WORK REQUEST:
Output all entries exactly; images excluded.

MATERIAL PROVIDED:
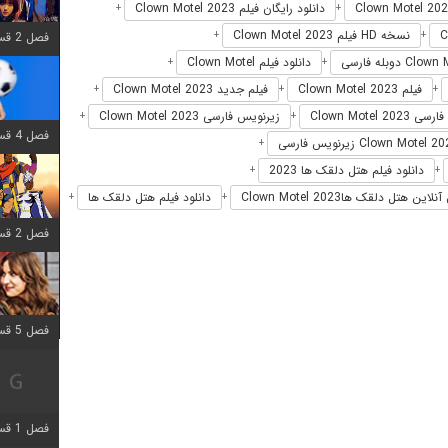
دانلود رایگان فیلم Clown Motel 2023
+
+
نسخه HD فیلم Clown Motel 2023
+
+
فصل 2 قسمت 6 اضافه شد
دانلود فیلم Clown Motel
+
+
فیلم Clown Motel 2023
فیلم جدید Clown Motel 2023
+
+
+
Clown Motel 2023
زیرنویس فارسی Clown Motel 2023
+
+
فصل 4 قسمت 1 اضافه شد
+
دانلود فیلم هتل دلقک ها 2023
+
+
ین هتل دلقک هاClown Motel 2023
دانلود فیلم هتل دلقک ها
+
+
فصل 2 قسمت 8 اضافه شد
فصل 5 قسمت 5 اضافه شد
فصل 1 قسمت 5 اضافه شد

TASK SOLUTION:
دانلود رایگان فیلم Clown Motel 2023
+
+
نسخه HD فیلم Clown Motel 2023
+
+
فصل 2 قسمت 6 اضافه شد
دانلود فیلم Clown Motel
+
+
فیلم Clown Motel 2023
فیلم جدید Clown Motel 2023
+
+
+
Clown Motel 2023
زیرنویس فارسی Clown Motel 2023
+
+
فصل 4 قسمت 1 اضافه شد
+
دانلود فیلم هتل دلقک ها 2023
+
+
ین هتل دلقک هاClown Motel 2023
دانلود فیلم هتل دلقک ها
+
+
فصل 2 قسمت 8 اضافه شد
فصل 5 قسمت 5 اضافه شد
فصل 1 قسمت 5 اضافه شد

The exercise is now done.